Set some environment variables for performance tweaking
import os
os.environ['PYTROLL_CHUNK_SIZE'] = "1024"
os.environ['DASK_NUM_WORKERS'] = "4"
os.environ['OMP_NUM_THREADS'] = "1"
We'll use Satpy to read some data.
from satpy import Scene
from satpy.resample import get_area_def
import glob
fnames = glob.glob("/home/lahtinep/data/satellite/new/*201909031245*")
scn = Scene(reader='seviri_l1b_hrit', filenames=fnames)
scn.load([10.8])
data = scn[10.8]
Get the source and target area definitions.
source_adef = data.attrs['area']
euro4_adef = get_area_def('euro4')
Nerest neighbour is the most basic resampler Pyresample offers. As the name says, it'll pick value from the closest source location and place it in the target area.
Create the resampler, calculate the indices needed for resampling and resample the data to the target area. The radius_of_influence
is used so that there are no gaps in the northern areas due to source data sparsity.
from pyresample.kd_tree import XArrayResamplerNN
resampler = XArrayResamplerNN(source_adef, euro4_adef, radius_of_influence=50e3)
resampler.get_neighbour_info()
res = resampler.get_sample_from_neighbour_info(data)
Compute the resampling and show the resulting image.
res.plot.imshow()
And a small section from the north:
res[:100, 500:600].plot.imshow()
The nearest neighbour interpolation creates rough features near the edges of the geostationary disk. This can be counteracted by using bilinear intepolation, which creates smoother results.
NOTE: This is much slower than nearest neighbour resampling.
from pyresample.bilinear.xarr import XArrayResamplerBilinear
resampler = XArrayResamplerBilinear(source_adef, euro4_adef,
radius_of_influence=50e3)
resampler.get_bil_info()
res = resampler.get_sample_from_bil_info(data)
res.plot.imshow()
And the same crop we had for nearest neighbour:
res[:100, 500:600].plot.imshow()
As we see, the result is much smoother.
The bucket resampling collects data into the closest target area pixels, or bins, or "buckets". Each source pixel can end up in only one pixel, fractional binning hasn't been (yet) implemented.

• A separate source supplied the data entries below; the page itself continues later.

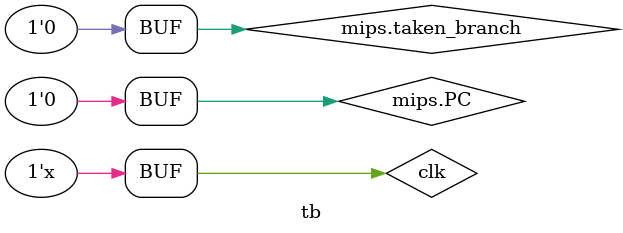
<source format=v>
module tb;

reg clk;
integer k;
wire [15:0]PC;
wire [15:0] Reg0;
wire [15:0] Reg1;
wire [15:0] Reg2;
wire [15:0] Reg3;
wire [15:0] Reg4;
wire [15:0] Reg5;
wire [15:0] Reg6;
//wire [15:0]EX_MEM_ALUout_JAL;
//wire [15:0] EX_MEM_ALUout_JRI;
//wire EX_MEM_COND;
wire sm_enable_latch,lm_enable_latch;

//wire [2:0] ID_EX_type;
//
//wire [15:0]EX_MEM_ALUout_latch;
////wire 16:0]MEM_WB_ALUout;
//wire [15:0]EX_MEM_ALUout;
////wire [16:0]MEM_WB_STORE_LATCH;
//
//wire [8:0] EX_MEM_IMMEDIATE_9_BIT_DATA_latch;


wire [15:0] ID_EX_PC;
wire [15:0] ID_EX_IMM_latch;
wire [15:0] EX_MEM_ALUout_BEQ;
wire [15:0]IF_ID_PC,EX_MEM_PC,MEM_WB_PC;
wire [8:0] ID_EX_IMMEDIATE_9_BIT_DATA_latch;



mips_32 mips(clk,PC,ID_EX_PC,IF_ID_PC,EX_MEM_PC,MEM_WB_PC,ID_EX_IMMEDIATE_9_BIT_DATA_latch,Reg0,Reg1,Reg2,Reg3,Reg4,Reg5,Reg6);

initial begin 

clk=1'b1;

end

always #10 clk=!clk;

initial begin 

//for(k=0;k<7;k=k+1) 
//	mips.Reg[k] <=k;

mips.Reg[0] =1;
mips.Reg[1] =2;
mips.Reg[2] =2;
mips.Reg[3] =3;
mips.Reg[4] =4;
mips.Reg[5] =5;
mips.Reg[6] =6;





//mips.mem[0]  = 16'h3000;         // lhi r0,0
//mips.mem[1]  = 16'h3201;			// lhi r1,128
//mips.mem[2]  = 16'h3401;			// lhi r2,128
//
////mips.mem[3] =  16'h829f;         // branch instruction
//        
//mips.mem[3]  = 16'h3603;			// lhi r3,384
//mips.mem[4]  = 16'h3804;			// lhi r4,512
//mips.mem[5]  = 16'h3a02;			// lhi r5,256
//mips.mem[6]  = 16'h3c01;			// lhi r6,128
//mips.mem[7]  = 16'hb00f;
//mips.mem[7]  = 16'h1298;        // add r1,r2,r3
//mips.mem[8]  = 16'h129b;        // adl r1,r2,r3
//mips.mem[9]  = 16'h0281;		  // ADI r1,r2,Imm
//mips.mem[10] = 16'h558f;        // sw ra,rb,Imm
//mips.mem[11] = 16'h478f;        // lw ra,rb,Imm
//mips.mem[12] = 16'hf000;        // 
//mips.mem[13] = 16'he000;  
//mips.mem[14] = 16'h9000;   
//mips.mem[15]  = 16'h3000;         // lhi r0,0
//mips.mem[16]  = 16'h3201;			// lhi r1,128
//mips.mem[17]  = 16'h3401;			// lhi r2,128   

//mips.mem[14] = 16'hc0ff;        
//mips.mem[15] = 16'hb0ff;        
//

//mips.mem[3] = 16'h904c;    // jal instruction
//mips.mem[7] =  16'h805f;         // branch instruction  beq r0,r1,31


mips.mem[0] =16'h3002;  
mips.mem[1] = 16'h3202;
mips.mem[2] = 16'h3502;
mips.mem[3]  = 16'h3603;			// lhi r3,384
mips.mem[4]  = 16'h3804;			// lhi r4,512
mips.mem[5]  = 16'h3a02;			// lhi r5,256
mips.mem[6]  = 16'h3c01;			// lhi r6,128
mips.mem[7] = 16'h904c;    // jal instruction 1001 0000 0100 1100   7+76=83
mips.mem[39] = 16'h3000;
           
//mips.mem[7] = 16'hd0ff;  
//mips.mem[8] = 16'hc0ff;
//mips.mem[4]  = 16'h3000;         // lhi r0,0
//mips.mem[5]  = 16'h3201;			// lhi r1,128
//mips.mem[6]  = 16'h3401;			// lhi r2,128
//mips.mem[80]  = 16'h3000;         // lhi r0,0
//mips.mem[81]  = 16'h3201;			// lhi r1,128
//mips.mem[82]  = 16'h3401;			// lhi r2,128

mips.taken_branch=1'b0;
mips.PC = 16'd0;

//for(k=0;k<6;k=k+1) 
//$display(k,mips.Reg[k]);


end
endmodule

</source>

Load the higher resolution HRV channel for better coverage.
scn = Scene(reader='seviri_l1b_hrit', filenames=fnames)
scn.load(['HRV'])
data = scn['HRV']
source_adef = data.attrs['area']
Initialize the resampler with target area and source coordinates.

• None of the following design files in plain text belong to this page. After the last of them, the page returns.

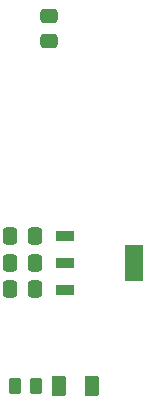
<source format=gbr>
%TF.GenerationSoftware,KiCad,Pcbnew,(6.0.9)*%
%TF.CreationDate,2023-05-29T15:26:19+10:00*%
%TF.ProjectId,SumoNyxPCB2.2,53756d6f-4e79-4785-9043-42322e322e6b,rev?*%
%TF.SameCoordinates,Original*%
%TF.FileFunction,Paste,Top*%
%TF.FilePolarity,Positive*%
%FSLAX46Y46*%
G04 Gerber Fmt 4.6, Leading zero omitted, Abs format (unit mm)*
G04 Created by KiCad (PCBNEW (6.0.9)) date 2023-05-29 15:26:19*
%MOMM*%
%LPD*%
G01*
G04 APERTURE LIST*
G04 Aperture macros list*
%AMRoundRect*
0 Rectangle with rounded corners*
0 $1 Rounding radius*
0 $2 $3 $4 $5 $6 $7 $8 $9 X,Y pos of 4 corners*
0 Add a 4 corners polygon primitive as box body*
4,1,4,$2,$3,$4,$5,$6,$7,$8,$9,$2,$3,0*
0 Add four circle primitives for the rounded corners*
1,1,$1+$1,$2,$3*
1,1,$1+$1,$4,$5*
1,1,$1+$1,$6,$7*
1,1,$1+$1,$8,$9*
0 Add four rect primitives between the rounded corners*
20,1,$1+$1,$2,$3,$4,$5,0*
20,1,$1+$1,$4,$5,$6,$7,0*
20,1,$1+$1,$6,$7,$8,$9,0*
20,1,$1+$1,$8,$9,$2,$3,0*%
G04 Aperture macros list end*
%ADD10RoundRect,0.250000X-0.337500X-0.475000X0.337500X-0.475000X0.337500X0.475000X-0.337500X0.475000X0*%
%ADD11RoundRect,0.250000X0.475000X-0.337500X0.475000X0.337500X-0.475000X0.337500X-0.475000X-0.337500X0*%
%ADD12R,1.549400X0.863600*%
%ADD13R,1.549400X3.149600*%
%ADD14RoundRect,0.250000X0.375000X0.625000X-0.375000X0.625000X-0.375000X-0.625000X0.375000X-0.625000X0*%
%ADD15RoundRect,0.250000X0.262500X0.450000X-0.262500X0.450000X-0.262500X-0.450000X0.262500X-0.450000X0*%
G04 APERTURE END LIST*
D10*
%TO.C,C4*%
X173462500Y-92071500D03*
X175537500Y-92071500D03*
%TD*%
D11*
%TO.C,C8*%
X176750000Y-71037500D03*
X176750000Y-68962500D03*
%TD*%
D10*
%TO.C,C1*%
X173462500Y-89821500D03*
X175537500Y-89821500D03*
%TD*%
D12*
%TO.C,U1*%
X178066300Y-87510100D03*
X178066300Y-89821500D03*
X178066300Y-92132900D03*
D13*
X183933700Y-89821500D03*
%TD*%
D14*
%TO.C,F1*%
X180400000Y-100250000D03*
X177600000Y-100250000D03*
%TD*%
D15*
%TO.C,R2*%
X175662500Y-100250000D03*
X173837500Y-100250000D03*
%TD*%
D10*
%TO.C,C6*%
X173462500Y-87571500D03*
X175537500Y-87571500D03*
%TD*%
M02*

</source>
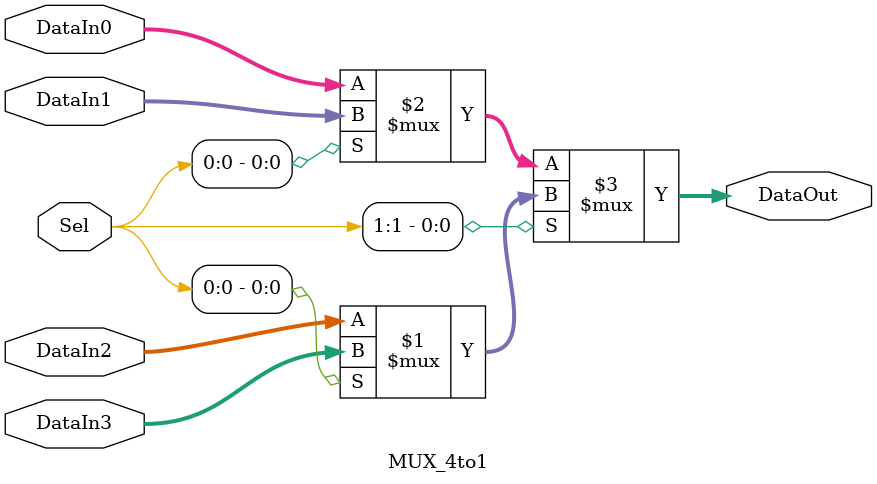
<source format=v>
`timescale 1ns/1ns

module MUX_4to1( Sel, DataIn0, DataIn1, DataIn2, DataIn3, DataOut );
  //四個進來選一個出去

  input [31:0] DataIn0 ;
  input [31:0] DataIn1 ;
  input [31:0] DataIn2 ;
  input [31:0] DataIn3 ;
  input [1:0] Sel ;

  output [31:0] DataOut ;

  assign DataOut = Sel[1] ? ( Sel[0] ? DataIn3 : DataIn2 ) : ( Sel[0] ? DataIn1 : DataIn0 );

endmodule
</source>
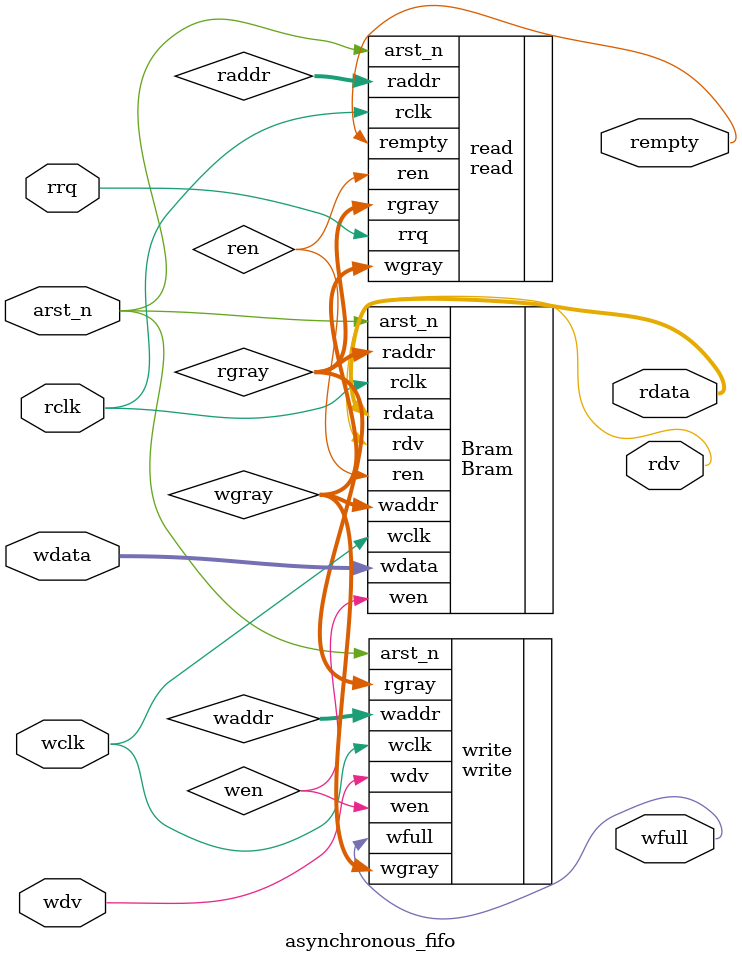
<source format=v>
`timescale 1ns / 1ps


// TOP-level module
module asynchronous_fifo #
(
    parameter     DEPTH = 16,
    parameter     AWIDTH = 3,
    parameter     DWIDTH = 32
)
(
    input                   arst_n,

    input                   wclk,   
    input                   wdv,    
    input   [DWIDTH-1:0]    wdata,  
    output                  wfull,  

    input                   rclk,   
    input                   rrq,    
    output  [DWIDTH-1:0]    rdata,  
    output                  rempty, 
    output                  rdv
);


    // internal nets
    wire [AWIDTH:0]     rgray;
    wire [AWIDTH:0]     wgray;
    wire [AWIDTH-1:0]   waddr;
    wire [AWIDTH-1:0]   raddr;
    wire                wen;
    wire                ren;


// Write logic
write  #(.AWIDTH(AWIDTH))
  write
(
    .wclk       (wclk   ),
    .arst_n     (arst_n ),
    .wdv        (wdv    ),
    .rgray      (rgray  ),
    .wgray      (wgray  ),
    .waddr      (waddr  ),
    .wfull      (wfull  ),
    .wen        (wen    )
);

// Read logic
read  #(.AWIDTH(AWIDTH))
  read
(
    .rclk       (rclk   ),
    .arst_n     (arst_n ),
    .rrq        (rrq    ),
    .wgray      (wgray  ),
    .rgray      (rgray  ),
    .raddr      (raddr  ),
    .rempty     (rempty ),
    .ren        (ren    )
);


// Block RAM
Bram  #(
    .DEPTH(DEPTH),
    .DWIDTH(DWIDTH)
)
  Bram
(
    .arst_n  (arst_n  ),
    .wclk    (wclk    ),
    .wen     (wen     ),
    .waddr   (wgray   ),
    .wdata   (wdata   ),
    .rclk    (rclk    ),
    .raddr   (rgray   ),
    .rdata   (rdata   ),
    .ren     (ren     ),
    .rdv     (rdv     )
);


endmodule

</source>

from pyresample.bucket import BucketResampler
lons, lats = source_adef.get_lonlats(chunks=1024)
resampler = BucketResampler(euro4_adef, lons, lats)

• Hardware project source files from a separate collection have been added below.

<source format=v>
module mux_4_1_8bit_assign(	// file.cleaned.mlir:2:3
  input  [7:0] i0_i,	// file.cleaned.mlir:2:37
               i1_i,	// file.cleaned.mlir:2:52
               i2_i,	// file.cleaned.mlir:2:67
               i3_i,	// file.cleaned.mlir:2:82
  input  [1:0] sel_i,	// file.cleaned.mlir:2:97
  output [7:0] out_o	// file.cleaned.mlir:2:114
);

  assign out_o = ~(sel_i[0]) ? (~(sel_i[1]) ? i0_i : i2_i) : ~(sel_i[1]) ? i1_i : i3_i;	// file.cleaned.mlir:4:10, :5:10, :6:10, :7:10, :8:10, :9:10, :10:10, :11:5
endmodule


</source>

First, find out how many pixels fall in each of the target pixels. This can be used e.g. to create a density map of lightning data. The data in this example isn't very suitable to demonstrate the usage.
counts = resampler.get_count()
import matplotlib.pyplot as plt
plt.imshow(counts, cmap='gray')
plt.colorbar()
plt.show()
The next example shows how to get the sum of all values in each of the target locations. One usecase would be to create the above mentioned lightning density plot from allready aggregated data, that is in some other projection and needs to be resampled.
sums = resampler.get_sum(data)
plt.imshow(sums, cmap='gray')
plt.colorbar()
plt.show()
More usable example for the data we are handling is to average the values in each target location. This could be done basically by dividing the above two results, but it is better to use the built-in version that does some additional error checking.
The northern parts show nicely how the sparsity of the data at the edge of SEVIRI imaging area results in plenty of pixels without any data in them.
average = resampler.get_average(data)
plt.imshow(average, cmap='gray')
plt.colorbar()
plt.show()
The next bucket resampler is used to calculate the fractional occurences of categorical (integer) data in each bin. Value of 1.0
means all the values are from the category in question, while 0.0
means there were no hits. If there were no hits in any category (e.g. like in the north in this and previous examples) the value is np.nan
.
Create categorical data from the HRV channel and calculate the fractions for a subset of the categories. The full per-category fractions can be retrieved by omitting categories
keyword argument, or setting it to None
. Omitting categories
will require searching for the unique values from the array and slow down the processing, so it's better to always define them if known.
import numpy as np
# Digitize the data to nearest 20 reflectance units
data_int = 20. * (data / 20.).astype(np.uint8)
# Compute the fractions for categories 60, 80 and 100
fractions = resampler.get_fractions(data_int, categories=[60, 80, 100])
# Show which categories are available
fractions.keys()
# Compute only 60 % reflectance fractions for viewing
fraction = fractions[60].compute()
plt.imshow(fraction)
plt.colorbar()
plt.show()